I Kind of Like It In Here

Dear, dear, dear.

Dug myself into a right old hole today and am only just surfacing now. Woke up feeling out of sorts, like I’d bruise if someone looked at me. Instead of fighting it, I flung myself at an old flame: self-pity.   I know he’s a jerk,  – but there’s something about a bad boy.  You know he’s gonna hurt you, but you can’t stop going back.

Except that you can.  Stop, I mean.  It’s not easy: breaking old routines, challenging familiar lies. Refusing to cast yourself in certain roles.  Victim, idiot, addict, loser. Your tags will be different to mine – but we’ve all got them.  Maybe they were given to you by other people.  Maybe you scrawled them on yourself. In some ways, it doesn’t really matter.  What matters is what you do with them now. The ways that they shape the way you live and think, in the present.

I’ve been thinking about 2 Cor 5:17: ‘I am a new creation in Christ’.  It’s a nice-sounding verse, but can I really believe it?  Is it actually true?

If it is, then everything is utterly changed. I’m not enslaved to certain behaviours, or the legacy of the past. I’m not my experiences or my family or my friends.  I’m not my achievements or my failures. I’m not my scars or my sins.  In Christ – and that’s the most important bit – in Christ, I am a new creation.

It’s tea-time now and I’ve been in a  stonking funk all day. I’ve blamed it on on all sorts of things – sickness, deadlines, everyday worries. But thinking about this verse, I realise that it was a choice I made, to believe my version of life rather than His.   In Him, every second is a new beginning, brimming with possibility and most of all, hope. It’s scary – but it’s never too late to become what we already are.

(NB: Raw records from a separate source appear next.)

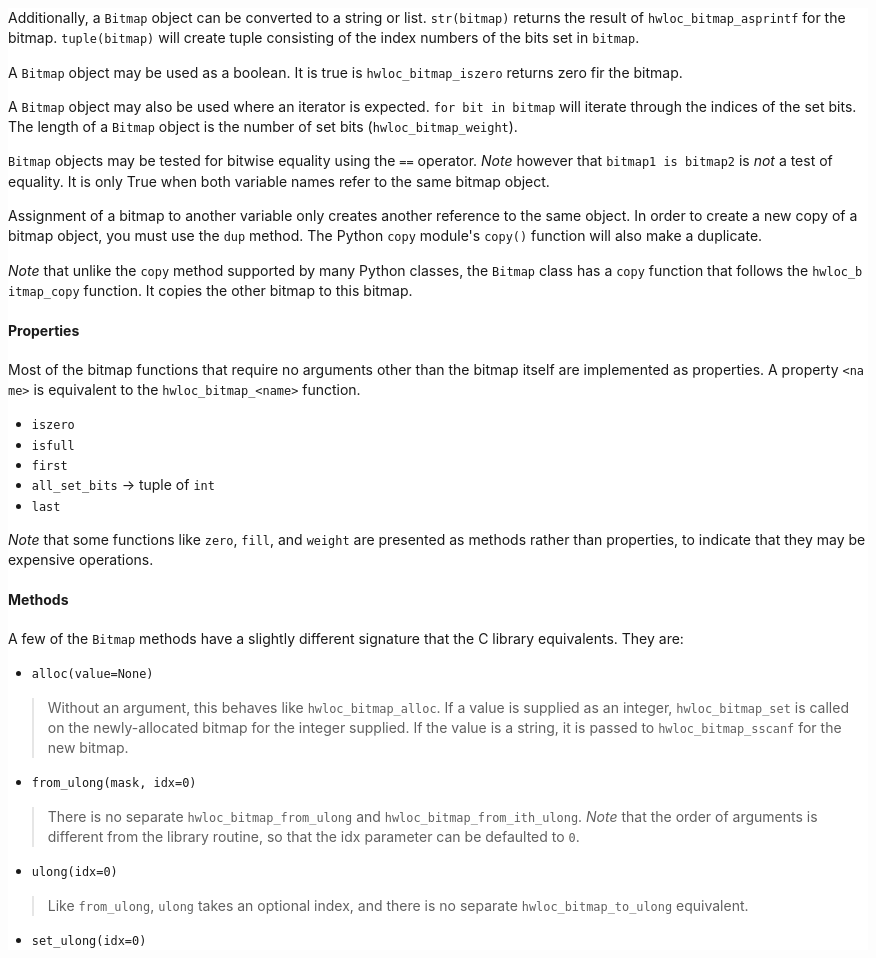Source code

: Additionally, a `Bitmap` object can be converted to a string or list. `str(bitmap)` returns the result of `hwloc_bitmap_asprintf` for the bitmap. `tuple(bitmap)` will create tuple consisting of the index numbers of the bits set in `bitmap`.

A `Bitmap` object may be used as a boolean. It is true is `hwloc_bitmap_iszero` returns zero fir the bitmap.

A `Bitmap` object may also be used where an iterator is expected. `for bit in bitmap` will iterate through the indices of the set bits.
The length of a `Bitmap` object is the number of set bits (`hwloc_bitmap_weight`).

`Bitmap` objects may be tested for bitwise equality using the `==` operator. *Note* however that `bitmap1 is bitmap2` is *not* a test of equality. It is only True when both variable names refer to the same bitmap object.

Assignment of a bitmap to another variable only creates another reference to the same object. In order to create a new copy of a bitmap object, you must use the `dup` method. The Python `copy` module's `copy()` function will also make a duplicate.

*Note* that unlike the `copy` method supported by many Python classes, the `Bitmap` class has a `copy` function that follows the `hwloc_bitmap_copy` function. It copies the other bitmap to this bitmap.

#### Properties
Most of the bitmap functions that require no arguments other than the bitmap itself are implemented as properties. A property `<name>` is equivalent to the `hwloc_bitmap_<name>` function.
* `iszero`
* `isfull`
* `first`
* `all_set_bits` -> tuple of `int`
* `last`

*Note* that some functions like `zero`, `fill`, and `weight` are presented as methods rather than properties, to indicate that they may be expensive operations.

#### Methods
A few of the `Bitmap` methods have a slightly different signature that the C library equivalents. They are:

* `alloc(value=None)`

>Without an argument, this behaves like `hwloc_bitmap_alloc`. If a value is supplied as an integer, `hwloc_bitmap_set` is called on the newly-allocated bitmap for the integer supplied. If the value is a string, it is passed to `hwloc_bitmap_sscanf` for the new bitmap.

* `from_ulong(mask, idx=0)`

>There is no separate `hwloc_bitmap_from_ulong` and `hwloc_bitmap_from_ith_ulong`. *Note* that the order of arguments is different from the library routine, so that the idx parameter can be defaulted to `0`.

* `ulong(idx=0)`

>Like `from_ulong`, `ulong` takes an optional index, and there is no separate `hwloc_bitmap_to_ulong` equivalent.

* `set_ulong(idx=0)`
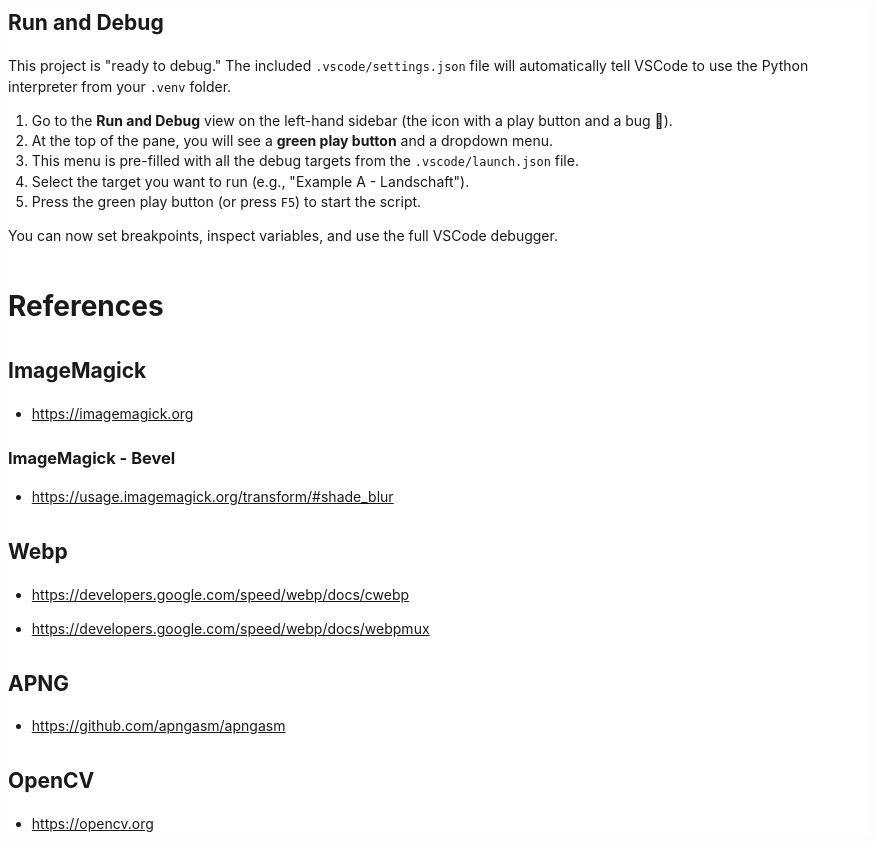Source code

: ## Run and Debug

This project is "ready to debug." The included `.vscode/settings.json` file will automatically tell VSCode to use the Python interpreter from your `.venv` folder.

1.  Go to the **Run and Debug** view on the left-hand sidebar (the icon with a play button and a bug 🐞).
2.  At the top of the pane, you will see a **green play button** and a dropdown menu.
3.  This menu is pre-filled with all the debug targets from the `.vscode/launch.json` file.
4.  Select the target you want to run (e.g., "Example A - Landschaft").
5.  Press the green play button (or press `F5`) to start the script.

You can now set breakpoints, inspect variables, and use the full VSCode debugger.

# References

## ImageMagick

- https://imagemagick.org

### ImageMagick - Bevel

- https://usage.imagemagick.org/transform/#shade_blur

## Webp

- https://developers.google.com/speed/webp/docs/cwebp

- https://developers.google.com/speed/webp/docs/webpmux

## APNG

- https://github.com/apngasm/apngasm

## OpenCV

- https://opencv.org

6 thoughts on “I Kind of Like It In Here

  1. 2 Corinthians 5 is fine, as long as you keep Romans 7 in the picture. All creation (that includes us) groans and years for the liberation that’s to come (which is where Paul goes after outlining the situation in Romans 7). Life before that is a pretty mixed affair for us right now at best.

  2. I’ve been telling myself something along those lines recently. It goes like this; “your job is just too big and demanding to be a Christian… it’s a big bad world out there and if you end up being a little bit nasty it’s no surprise – the world is like that…” Then I sit at my desk and quietly “f and blind” about people I’m frustrated with and situations that make me mad. I feel a million miles from my quiet time at 6.30. Can’t wait for heaven!

  3. Read something hilarious from The Allender Center’s blog recently, along the lines of most Christians believing full well there is life after death but a lot of us struggle with the big question: Is there life BEFORE death? I find with myself, my nasty demand for perfection here and now is always getting in the way of a proper sense of gratitude for this amazing journey I’m being taken on by the creator of the universe. God has an incredible sense of humor. I am invited to enjoy it, if I can shut up long enough to hear the punch line. I’m not saying this is you, I just relate to wallowing in a funk, just to realize “Hey! I am CHOOSING to return to vomit, just like a dog! I don’t have to do this. He has made some wild promises and He (unlike me) always keeps his word.”

  4. A great quote I used on my own blog recently:Whatever you think about heaven, remember it has to be real and it has to be now…heaven is about everything – the colour of your beloved’s eyes, your forefinger touching your own nose – it is about being risen and glorified right now. It is not something other than this world; it is this world perfectly offered in the land of the Trinity. It is all the moments of time and all the conjunctions of space as Christ holds them reconciled for the splendour, the sheer majesty, of the Father’s grace… and it is all of them held for the endless exploration of their depths – depths which we, even as at the moment of again, seeing our beloved’s eyes, have only just begun to suspect”.

    Robert Farrar Capon – The Youngest Day.